In other words, our method allows for the calibration error of the final model to be measured, and has little impact on the mean-squared error.
\begin{restatable}[MSE Bound]{proposition}{mseFiniteBinning}
\label{prop:mse-finite-binning}
If $\mathcal{B}$ is a 2-well-balanced binning scheme of size $B$ and $B = \widetilde{\Omega}(n)$, where $\widetilde{\Omega}$ hides $\log$ factors, then $\mse(\hat{g}_{\mathcal{B}}) \leq \mse(g) + O(\frac{1}{B})$.
\end{restatable}
To show this we begin with a lemma showing that if $f$ and $g$ are close in $\ell_1$ norm, then their mean-squared errors are close:
\begin{lemma}
\label{lem:mse-l1}
For $f, g : [0, 1] \to [0, 1]$, $\mse(f) \leq \mse(g) + 2||f - g||_1$.
\end{lemma}
\begin{proof}
\begin{align*}
\expect[(f(Z) - Y)^2 - (g(Z) - Y)^2] &= \expect[(f(Z) - g(Z))(f(Z) + g(Z) - 2Y)] \\
&\leq \expect[|f(Z) - g(Z)||f(Z) + g(Z) - 2Y|] \\
&\leq \expect[2|f(Z) - g(Z)|] \\
& =2||f-g||_1
\end{align*}
Where the third line followed because $-2 \leq f(Z) + g(Z) - 2Y \leq 2$.
\end{proof}
Next, we show that in the limit of infinite data, if we bin with a well-balanced binning scheme then the MSE cannot increase by much.
\begin{lemma}
\label{thm:bin-sharpness}
Let $\mathcal{B}$ be an $\alpha$-well-balanced binning scheme of size $B$. Then $\mse(g_{\mathcal{B}}) \leq \mse(g) + \frac{2\alpha}{B}$.
\end{lemma}
\begin{proof}
We bound $||g_{\mathcal{B}} - g||_1$ and then use Lemma~\ref{lem:mse-l1}. We use the law of total expectation, conditioning on $\beta(g(Z))$, the bin that $g(Z)$ falls into.
\begin{align*}
||g_{\mathcal{B}} - g||_1 &= \mathbb{E}[|g_{\mathcal{B}}(Z) - g(Z)|] \\
&\leq \mathop{\mathbb{E}}_{\beta(g(Z))} \Big[ \mathop{\mathbb{E}}_{Z | \beta(g(Z))} [ |g_{\mathcal{B}}(Z) - g(Z)| ]\Big]\\
&\leq \mathop{\mathbb{E}}_{\beta(g(Z))} \Big[ b_{\beta(g(Z))} - b_{\beta(g(Z))-1}\Big]
\end{align*}
We now use the fact that $\mathcal{B}$ is $\alpha$-well-balanced.
\begin{align*}
\mathop{\mathbb{E}}_{\beta(g(Z))} \Big[ (b_{\beta(g(Z))} - b_{\beta(g(Z))-1})\Big] &= \sum_{i=1}^B \prob\big(g(Z) \in [b_{\beta(g(Z))-1}, b_{\beta(g(Z))}]\big) (b_{\beta(g(Z))} - b_{\beta(g(Z))-1}) \\
&\leq \sum_{i=1}^B \frac{\alpha}{B} (b_{\beta(g(Z))} - b_{\beta(g(Z))-1}) \\
&\leq \frac{\alpha}{B}
\end{align*}
Finally, from Lemma~\ref{lem:mse-l1}, we get that $\mse(g_{\mathcal{B}}) \leq \mse(g) + \frac{2\alpha}{B}$.
\end{proof}
The above lemma bounds the increase in MSE due to binning in the infinite sample case -- next we deal with the finite sample case and prove proposition~\ref{prop:mse-finite-binning}:
\begin{proof}[Proof of Proposition~\ref{prop:mse-finite-binning}:]
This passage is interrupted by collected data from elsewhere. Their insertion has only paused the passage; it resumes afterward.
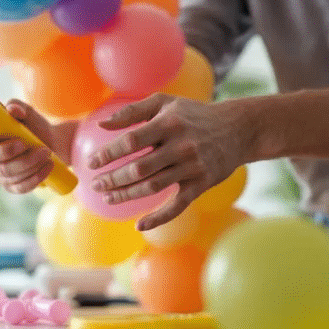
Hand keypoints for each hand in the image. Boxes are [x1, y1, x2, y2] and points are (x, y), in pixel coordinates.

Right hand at [0, 99, 65, 193]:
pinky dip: (36, 176)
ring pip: (6, 172)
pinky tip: (47, 166)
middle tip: (26, 143)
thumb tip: (12, 110)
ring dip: (29, 162)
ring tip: (46, 152)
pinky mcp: (10, 185)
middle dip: (7, 151)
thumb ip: (18, 107)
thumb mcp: (28, 112)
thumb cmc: (33, 125)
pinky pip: (19, 186)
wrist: (51, 143)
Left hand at [88, 93, 251, 230]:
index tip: (90, 163)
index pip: (131, 141)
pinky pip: (177, 205)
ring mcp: (192, 167)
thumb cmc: (193, 114)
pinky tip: (140, 225)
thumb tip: (101, 124)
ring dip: (126, 195)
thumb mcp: (165, 102)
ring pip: (153, 187)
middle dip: (112, 179)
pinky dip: (159, 218)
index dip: (108, 154)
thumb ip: (132, 111)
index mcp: (168, 123)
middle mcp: (181, 146)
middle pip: (139, 168)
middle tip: (94, 184)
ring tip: (107, 198)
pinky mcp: (201, 184)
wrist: (238, 129)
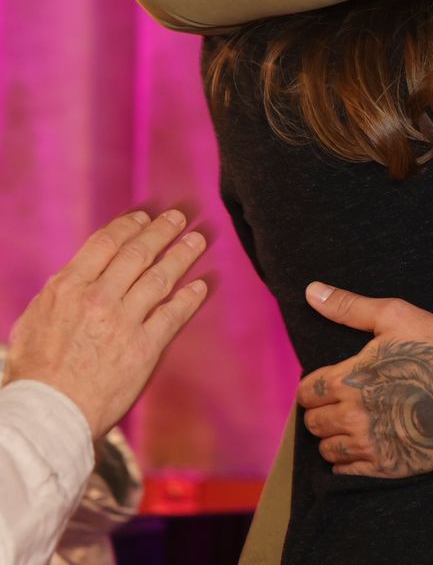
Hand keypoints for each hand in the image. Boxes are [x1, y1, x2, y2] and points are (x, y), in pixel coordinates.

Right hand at [3, 209, 208, 438]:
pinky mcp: (144, 347)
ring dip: (183, 255)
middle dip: (162, 231)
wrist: (48, 414)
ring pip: (161, 277)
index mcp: (69, 288)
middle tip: (178, 218)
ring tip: (197, 241)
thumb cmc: (35, 373)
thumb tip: (73, 275)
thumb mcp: (33, 321)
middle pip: (138, 253)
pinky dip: (190, 297)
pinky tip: (202, 285)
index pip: (106, 243)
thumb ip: (58, 294)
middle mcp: (99, 298)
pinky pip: (173, 314)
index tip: (145, 216)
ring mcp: (124, 322)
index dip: (130, 225)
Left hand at [297, 283, 432, 476]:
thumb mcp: (394, 316)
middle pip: (313, 422)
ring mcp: (368, 444)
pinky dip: (345, 462)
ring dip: (331, 437)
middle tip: (337, 403)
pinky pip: (346, 472)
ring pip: (327, 449)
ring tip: (347, 425)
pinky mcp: (385, 466)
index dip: (312, 387)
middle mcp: (351, 415)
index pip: (307, 391)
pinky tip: (357, 449)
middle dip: (321, 411)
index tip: (323, 384)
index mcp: (348, 379)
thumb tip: (312, 290)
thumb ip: (349, 306)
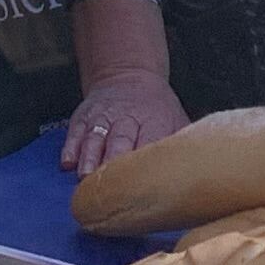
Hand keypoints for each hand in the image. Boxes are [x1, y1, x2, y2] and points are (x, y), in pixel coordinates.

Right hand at [63, 67, 188, 175]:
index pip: (151, 142)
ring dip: (90, 159)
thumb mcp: (177, 119)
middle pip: (120, 141)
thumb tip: (196, 176)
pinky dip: (71, 147)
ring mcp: (103, 117)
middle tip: (110, 188)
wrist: (128, 76)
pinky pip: (75, 131)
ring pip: (95, 138)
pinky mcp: (83, 116)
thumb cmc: (156, 108)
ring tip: (85, 178)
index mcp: (155, 121)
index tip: (143, 187)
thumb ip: (184, 145)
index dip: (146, 164)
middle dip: (114, 163)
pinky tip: (68, 163)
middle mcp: (127, 118)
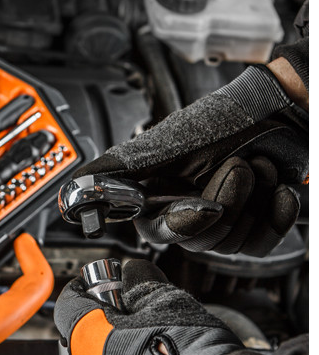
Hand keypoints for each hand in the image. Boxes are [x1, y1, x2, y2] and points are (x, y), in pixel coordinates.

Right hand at [76, 64, 306, 255]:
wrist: (281, 110)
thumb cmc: (228, 117)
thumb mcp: (166, 141)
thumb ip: (118, 169)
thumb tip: (73, 190)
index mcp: (160, 195)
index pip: (159, 230)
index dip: (183, 221)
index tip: (206, 205)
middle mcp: (188, 209)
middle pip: (199, 241)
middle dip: (227, 200)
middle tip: (238, 166)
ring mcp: (223, 221)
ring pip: (230, 245)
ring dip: (253, 200)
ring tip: (257, 165)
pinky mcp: (255, 226)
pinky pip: (261, 244)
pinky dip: (275, 215)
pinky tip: (279, 189)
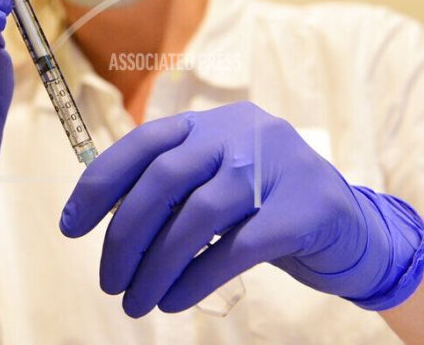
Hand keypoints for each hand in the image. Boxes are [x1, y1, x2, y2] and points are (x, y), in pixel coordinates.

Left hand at [59, 101, 423, 315]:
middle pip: (164, 179)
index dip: (99, 185)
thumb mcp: (216, 183)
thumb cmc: (266, 208)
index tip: (70, 228)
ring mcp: (277, 165)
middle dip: (125, 235)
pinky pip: (238, 247)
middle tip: (108, 280)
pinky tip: (174, 299)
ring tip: (135, 302)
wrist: (353, 230)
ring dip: (156, 265)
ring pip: (198, 216)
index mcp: (210, 123)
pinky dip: (197, 277)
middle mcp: (240, 132)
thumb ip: (172, 189)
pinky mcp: (306, 208)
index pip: (142, 144)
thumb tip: (107, 221)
Ignoring all $\log$ factors, from Theorem~\ref{thm:empirical-binning} if $n = \widetilde{\Omega}(B)$, we have $||\hat{g}_{\mathcal{B}} - g_{\mathcal{B}}||_1 = O(\frac{1}{\sqrt{nB}})$. Then from Lemma~\ref{lem:mse-l1}, $\mse(\hat{g}_{\mathcal{B}}) \leq \mse(g_{\mathcal{B}}) + O(\frac{1}{\sqrt{Bn}}) \leq \mse(g_{\mathcal{B}}) + O(\frac{1}{B})$. From Theorem~\ref{thm:bin-sharpness}, since $\mathcal{B}$ is 2-well-balanced, we have $\mse(g_{\mathcal{B}}) \leq \mse(g) + O(\frac{1}{B})$. This gives us $\mse(\hat{g}_{\mathcal{B}}) \leq \mse(g) + O(\frac{1}{B})$.
\end{proof}
\subsection{Alternative binning schemes}
\label{sec:alt_binning_schemes}
We note that there are alternative binning schemes in the literature.
For example, the $B$ bins can be chosen as $I_1 = [0, \frac{1}{B}], I_2 = (\frac{1}{B}, \frac{2}{B}], \dots, I_B = (\frac{B-1}{B}, 1]$.
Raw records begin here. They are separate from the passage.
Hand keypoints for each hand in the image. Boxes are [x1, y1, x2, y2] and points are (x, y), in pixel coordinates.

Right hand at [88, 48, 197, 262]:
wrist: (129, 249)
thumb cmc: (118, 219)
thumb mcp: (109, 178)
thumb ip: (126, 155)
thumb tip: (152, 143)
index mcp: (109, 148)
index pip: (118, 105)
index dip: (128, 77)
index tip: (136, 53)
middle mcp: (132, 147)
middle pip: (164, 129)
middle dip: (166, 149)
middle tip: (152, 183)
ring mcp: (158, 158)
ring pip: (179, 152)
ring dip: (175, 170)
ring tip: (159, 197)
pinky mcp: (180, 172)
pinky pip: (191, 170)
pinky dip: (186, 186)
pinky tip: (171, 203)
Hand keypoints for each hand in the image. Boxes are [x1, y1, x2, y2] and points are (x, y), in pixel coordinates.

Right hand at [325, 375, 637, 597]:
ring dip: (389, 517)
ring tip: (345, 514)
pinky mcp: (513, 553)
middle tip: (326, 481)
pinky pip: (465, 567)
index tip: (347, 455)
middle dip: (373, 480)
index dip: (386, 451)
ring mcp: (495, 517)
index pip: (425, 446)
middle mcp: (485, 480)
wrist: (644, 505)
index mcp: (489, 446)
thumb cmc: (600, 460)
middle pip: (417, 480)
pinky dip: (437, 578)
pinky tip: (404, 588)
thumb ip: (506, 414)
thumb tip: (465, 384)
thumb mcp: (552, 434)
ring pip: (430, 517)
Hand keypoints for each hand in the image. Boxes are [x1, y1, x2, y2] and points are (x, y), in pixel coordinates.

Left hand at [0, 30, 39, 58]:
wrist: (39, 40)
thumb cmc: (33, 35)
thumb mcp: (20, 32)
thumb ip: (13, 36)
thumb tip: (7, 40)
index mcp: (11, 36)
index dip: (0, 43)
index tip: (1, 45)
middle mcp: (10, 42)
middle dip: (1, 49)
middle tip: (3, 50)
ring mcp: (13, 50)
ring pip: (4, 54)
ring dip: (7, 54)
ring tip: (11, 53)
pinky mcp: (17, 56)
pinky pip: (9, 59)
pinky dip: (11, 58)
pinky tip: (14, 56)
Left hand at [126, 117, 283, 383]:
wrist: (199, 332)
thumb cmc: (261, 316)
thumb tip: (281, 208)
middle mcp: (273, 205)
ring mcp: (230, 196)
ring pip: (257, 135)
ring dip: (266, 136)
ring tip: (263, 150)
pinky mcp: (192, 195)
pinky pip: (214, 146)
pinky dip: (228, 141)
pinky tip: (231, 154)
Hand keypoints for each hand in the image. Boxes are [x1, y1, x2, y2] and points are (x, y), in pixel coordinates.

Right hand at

The main problem with this binning scheme is that we may not be able to measure the calibration error efficiently, which is critical.
However, if we choose the bins like this, and are lucky that the binning scheme happens to be 2-well-balanced, we can improve the bounds on the MSE that we proved above.
This motivates alternative hybrid binning schemes, where we try to keep the width of the bins as close to $1/B$ as possible, while ensuring that each bin contains lots of points as well.
We think analyzing what binning schemes lead to the best bounds, and seeing if this can improve the calibration method, is a good direction for future research.